Investments by domestic institutional investors (DIIs) in the Indian stock market have crossed the ₹2 trillion mark, so far in 2022. With still six-and-a-half months to go in the year 2022, investments by DIIs in the equity market are the highest ever in a single calendar year, Moneycontrol reported.
Analysts say that investors have been taking advantage of the correction in the market, that have been feeling the jitters over rising inflation, surging crude oil prices, and geopolitical tensions.
Further, DIIs have been net buyers (they bought more equities than they sold) for 16 consecutive months even as foreign institutional investors (FIIs) have been net sellers.
FIIs have sold $23.87 billion in domestic equities so far this year, as rising crude prices fuel concerns about rising inflation and the fiscal deficit.

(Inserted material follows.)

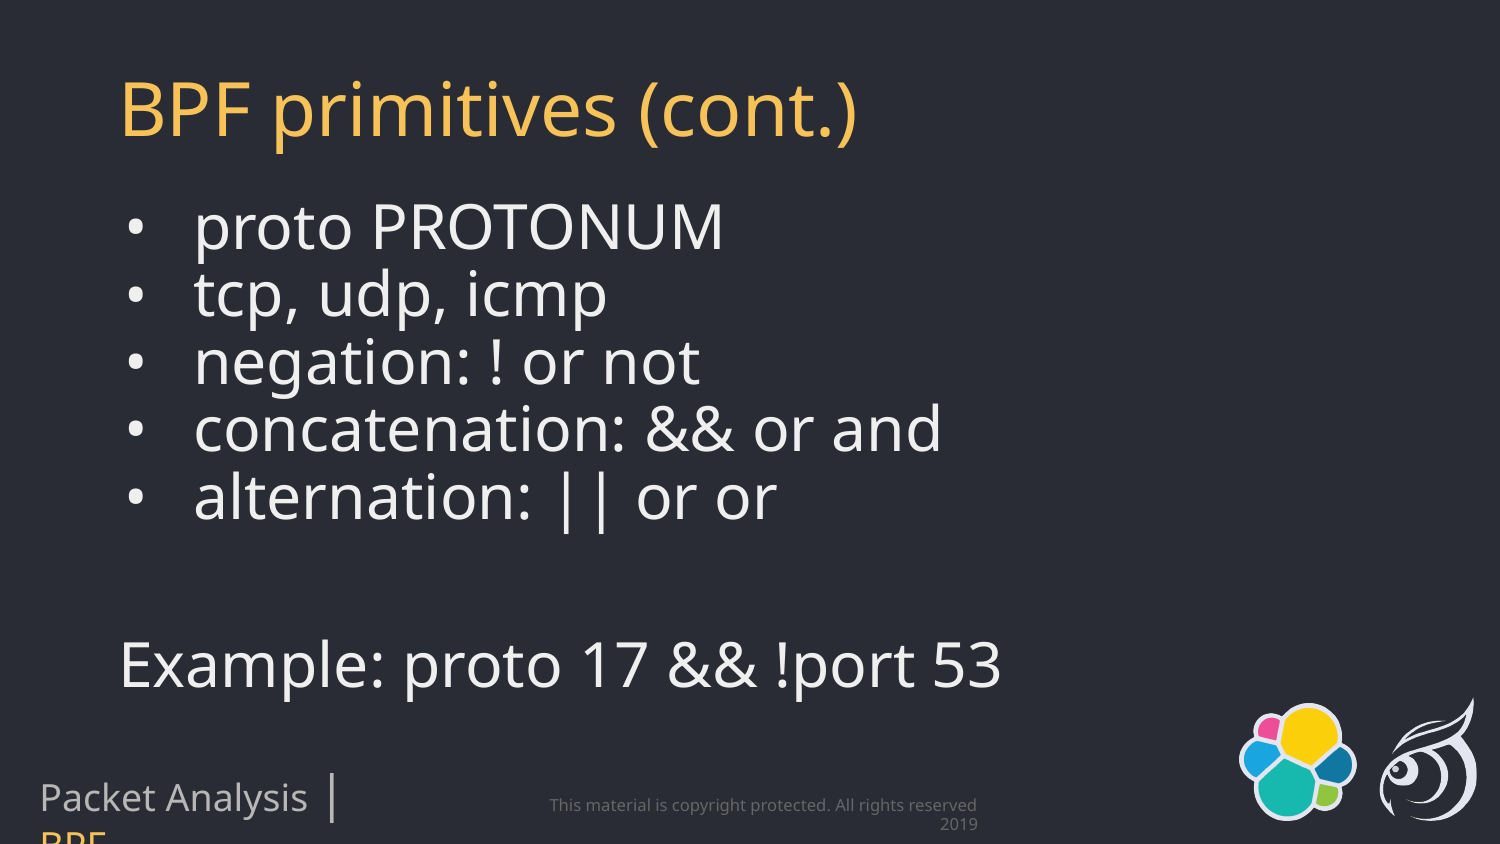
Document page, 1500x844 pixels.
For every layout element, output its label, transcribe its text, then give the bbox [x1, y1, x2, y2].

list proto PROTONUM tcp, udp, icmp negation: ! or not concatenation: && or and alternation: || or or Example: proto 17 && !port 53 [103, 180, 1397, 620]
title BPF primitives (cont.) [103, 50, 1397, 174]
picture [1239, 697, 1477, 821]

The Sensex and Nifty have both fallen nearly 9.2 per cent this year. The US Federal Reserve will meet on Wednesday when it is expected to continue raising rates amid higher inflation, while the Bank of Japan will conclude its two-day meeting on Friday.

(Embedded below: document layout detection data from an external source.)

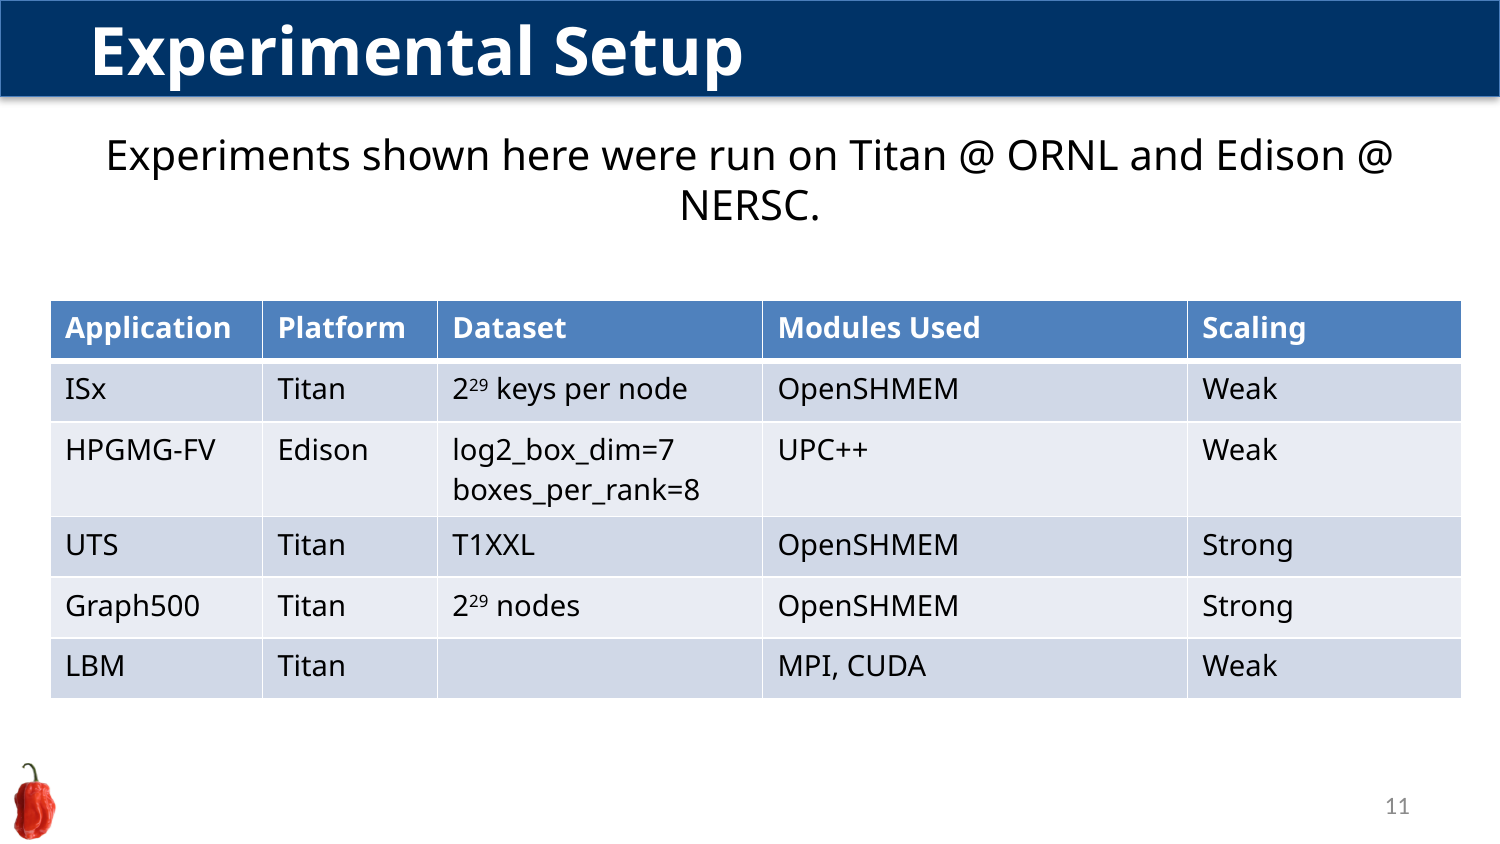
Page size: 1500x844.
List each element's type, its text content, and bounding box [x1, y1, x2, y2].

table_cell log2_box_dim=7 boxes_per_rank=8 [438, 423, 762, 516]
table_header Dataset [438, 301, 762, 358]
table_cell HPGMG-FV [51, 423, 262, 516]
table_cell UPC++ [763, 423, 1187, 516]
table_header Application [51, 301, 262, 358]
table_header Modules Used [763, 301, 1187, 358]
table_cell OpenSHMEM [763, 517, 1187, 576]
table_cell Titan [263, 578, 437, 637]
table_cell ISx [51, 364, 262, 421]
table_cell LBM [51, 639, 262, 698]
text_box Experiments shown here were run on Titan @ ORNL and Edison @ NERSC. [37, 121, 1463, 785]
text_box Experimental Setup [0, 0, 1500, 97]
table_cell Weak [1188, 639, 1461, 698]
table_cell T1XXL [438, 517, 762, 576]
table_cell Titan [263, 517, 437, 576]
table_cell Weak [1188, 364, 1461, 421]
table_cell Titan [263, 364, 437, 421]
table_cell [438, 639, 762, 698]
table_header Scaling [1188, 301, 1461, 358]
table_cell OpenSHMEM [763, 364, 1187, 421]
table_cell Edison [263, 423, 437, 516]
table_cell Graph500 [51, 578, 262, 637]
picture [8, 759, 63, 844]
table_cell 229 nodes [438, 578, 762, 637]
table_cell Titan [263, 639, 437, 698]
table_cell 229 keys per node [438, 364, 762, 421]
table_cell MPI, CUDA [763, 639, 1187, 698]
table_header Platform [263, 301, 437, 358]
table_cell UTS [51, 517, 262, 576]
slide_number 11 [1074, 785, 1425, 827]
table_cell Strong [1188, 517, 1461, 576]
table_cell Strong [1188, 578, 1461, 637]
table_cell Weak [1188, 423, 1461, 516]
table_cell OpenSHMEM [763, 578, 1187, 637]
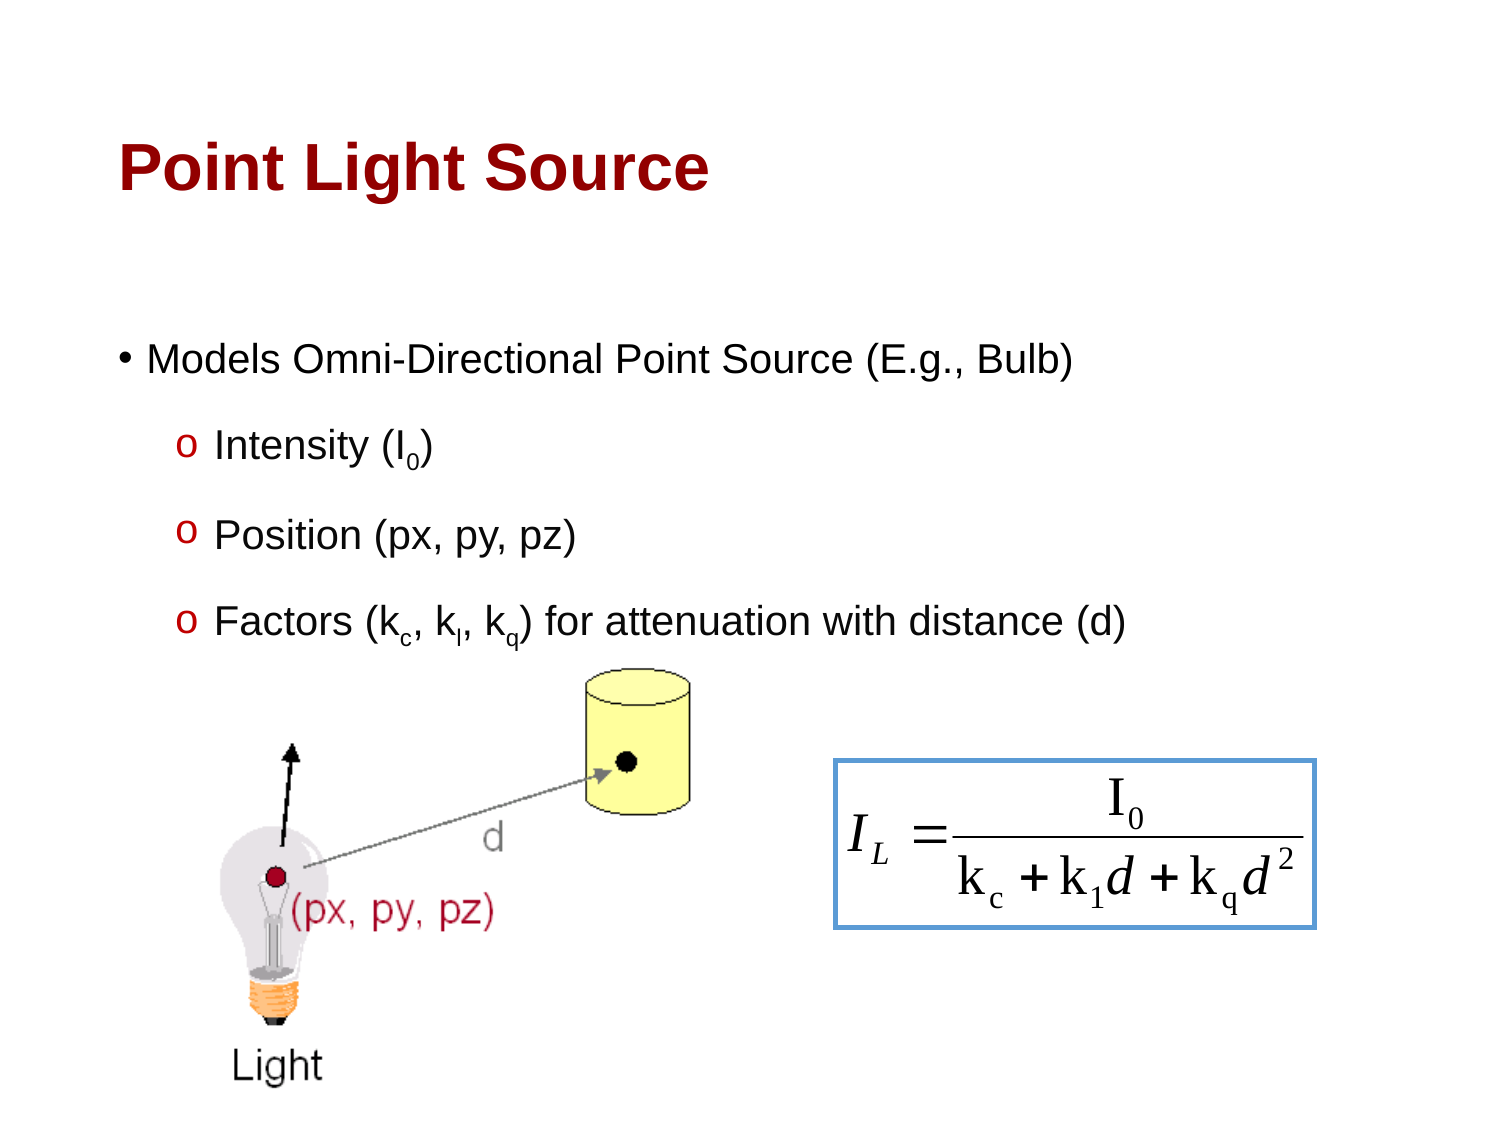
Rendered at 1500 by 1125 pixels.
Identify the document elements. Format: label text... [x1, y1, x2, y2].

According to an Economic Times report, large mutual funds bought shares of lenders, automobile makers, and select IT companies in May as they stuck to beaten-down stocks amid uncertainty over the near-term market outlook.
Meanwhile, Indian households save about ₹53 trillion annually, and at the current rate of equity allocation in household savings (4.80 per cent), the incremental annual equity allocation works out to ₹2.52 trillion. Of this, the annual contribution through SIPs in mutual funds alone stands at over ₹1.44 trillion, according to a Jefferies India report.

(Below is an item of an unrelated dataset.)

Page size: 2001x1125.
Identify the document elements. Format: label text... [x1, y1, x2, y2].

The number of SIP folios increased from 5.27 crore in March 2022 to 5.39 crore in April 2022.
In addition, approximately ₹25,000-30,000 crore is being invested in equity markets by the Employees’ Provident Fund Organisation (EPFO) as part of its 15 per cent allocation to equity markets. A recent news report suggested that the government is now proposing to gradually increase the allocation by EPFO to 20 per cent. If this proposal goes through, it would mean more money flowing into Indian equity markets.